What is Open Access?

"Open access" is free unrestricted online access to scientific and scholarly publications. The University’s policies on open access publishing, as laid out in the UC Systemwide Academic Senate Open Access Policy and UC Presidential Open Access Policy, align well with most federal grant requirements. Authors have two main options to comply:

  • Best practice is to make the final published journal article open access. More than half of all articles by UC authors are now eligible for funding support through UC’s transformative open access agreements with a range of scholarly publishers. The university will typically pay the first $1,000 of the open access fee (also known as an article processing charge, or APC) automatically; if the author does not have research funds available to cover the remainder, UC will pay the full amount in most cases.
  • Deposit the author’s manuscript into an open access article repository such as PubMed Central, or use the UC Publication Management System to deposit into UC’s eScholarship repository.

For more information on publishing open access journal articles, visit Publishing Open Access at UC Davis.

What is Open Data?

"Open data" is data that can be freely used, reused and redistributed by anyone—subject only, at most, to the requirement to attribute and share-alike (Open Data Handbook). Open scientific data focuses on the primary research data published within or alongside scientific and scholarly publications.

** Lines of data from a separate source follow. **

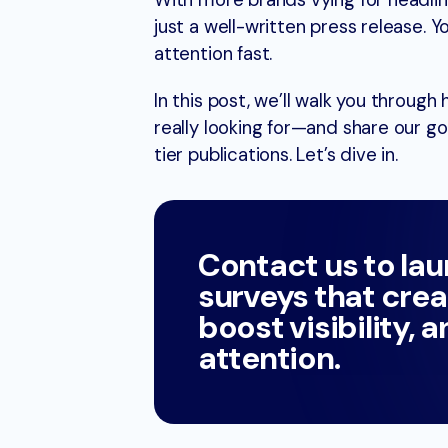
With more brands vying for headli
just a well-written press release.
attention fast.
In this post, we’ll walk you through
really looking for—and share our go
tier publications. Let’s dive in.
Contact us to la
surveys that crea
boost visibility, 
attention.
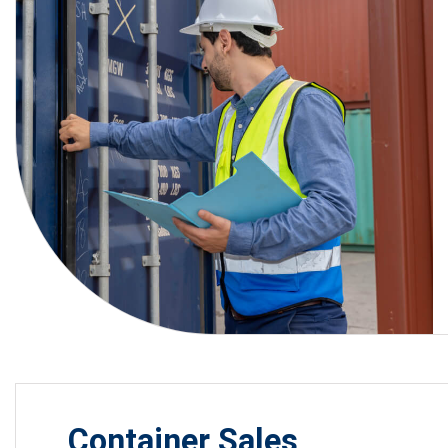
Container Sales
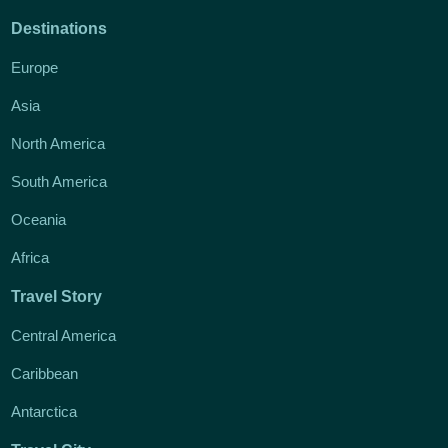
Destinations
Europe
Asia
North America
South America
Oceania
Africa
Travel Story
Central America
Caribbean
Antarctica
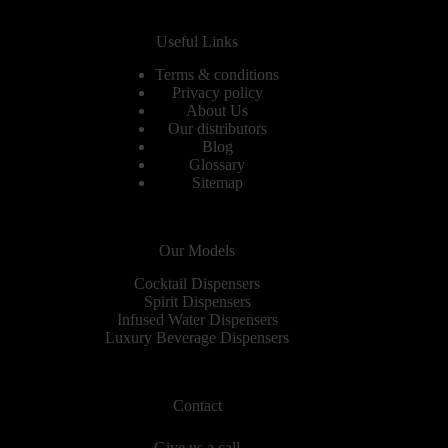
Useful Links
Terms & conditions
Privacy policy
About Us
Our distributors
Blog
Glossary
Sitemap
Our Models
Cocktail Dispensers
Spirit Dispensers
Infused Water Dispensers
Luxury Beverage Dispensers
Contact
Give us a call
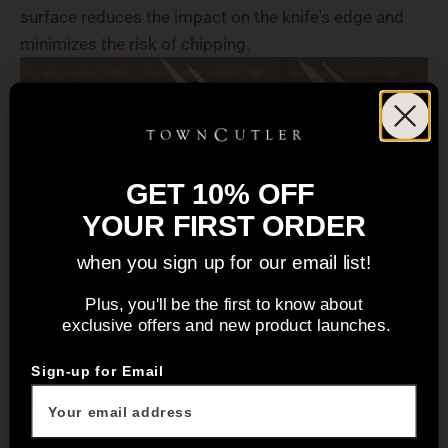
surface reduces the impact on the knife's edge and
minimizes the risk of chipping.
GET 10% OFF
YOUR FIRST ORDER
Practice Safe Handling
Proper knife handling is vital for both your safety and
when you sign up for our email list!
the longevity of your butcher knife set. Avoid using
Plus, you'll be the first to know about
excessive force or twisting motions that could cause
exclusive offers and new product launches.
the blade to bend or chip. Use a proper grip and
cutting technique to ensure precise and controlled
Sign-up for Email
cuts, reducing the risk of accidents that could
damage your knives.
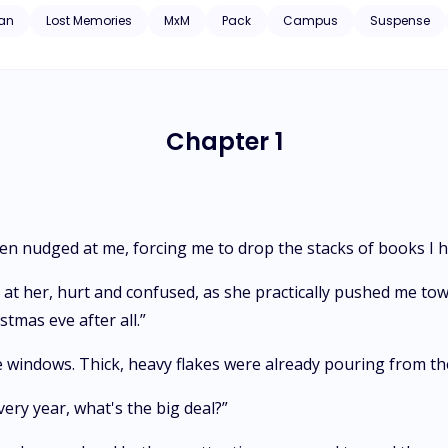
s him at the same time.
an
Lost Memories
MxM
Pack
Campus
Suspense
Chapter 1
hen nudged at me, forcing me to drop the stacks of books I h
 at her, hurt and confused, as she practically pushed me tow
stmas eve after all.”
he windows. Thick, heavy flakes were already pouring from th
very year, what's the big deal?”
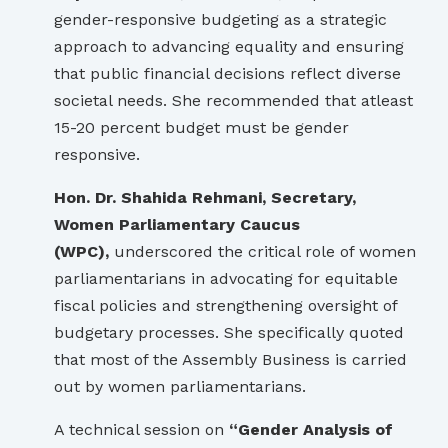
gender-responsive budgeting as a strategic
approach to advancing equality and ensuring
that public financial decisions reflect diverse
societal needs. She recommended that atleast
15-20 percent budget must be gender
responsive.
Hon. Dr. Shahida Rehmani, Secretary,
Women Parliamentary Caucus
(WPC),
underscored the critical role of women
parliamentarians in advocating for equitable
fiscal policies and strengthening oversight of
budgetary processes. She specifically quoted
that most of the Assembly Business is carried
out by women parliamentarians.
A technical session on
“Gender Analysis of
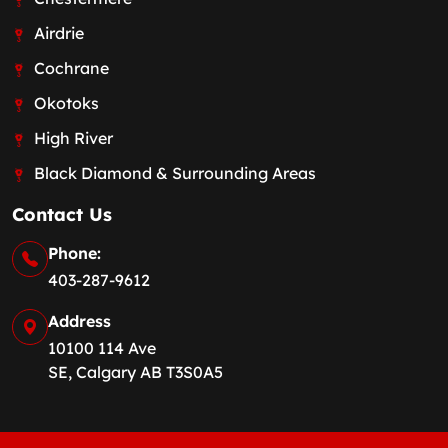
Airdrie
Cochrane
Okotoks
High River
Black Diamond & Surrounding Areas
Contact Us
Phone:
403-287-9612
Address
10100 114 Ave
SE, Calgary AB T3S0A5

There are many options for publicly sharing data sets as a condition of publication, including government-sponsored repositories, disciplinary repositories, and third-party repositories.

What is Open Science?

Open Science (or Open Knowledge) encompasses a growing set of practices that make scholarly output (publications, data, code, protocols, etc.) more accessible, transparent, reliable, and inclusive to all levels of an inquiring society. The underlying rationale is that openness increases the quality, efficiency, and impact of science.

With more than a dozen federal agencies and the White House Office of Science and Technology Policy celebrating 2023 as a Year of Open Science, emphasis on sharing research openly continues to grow.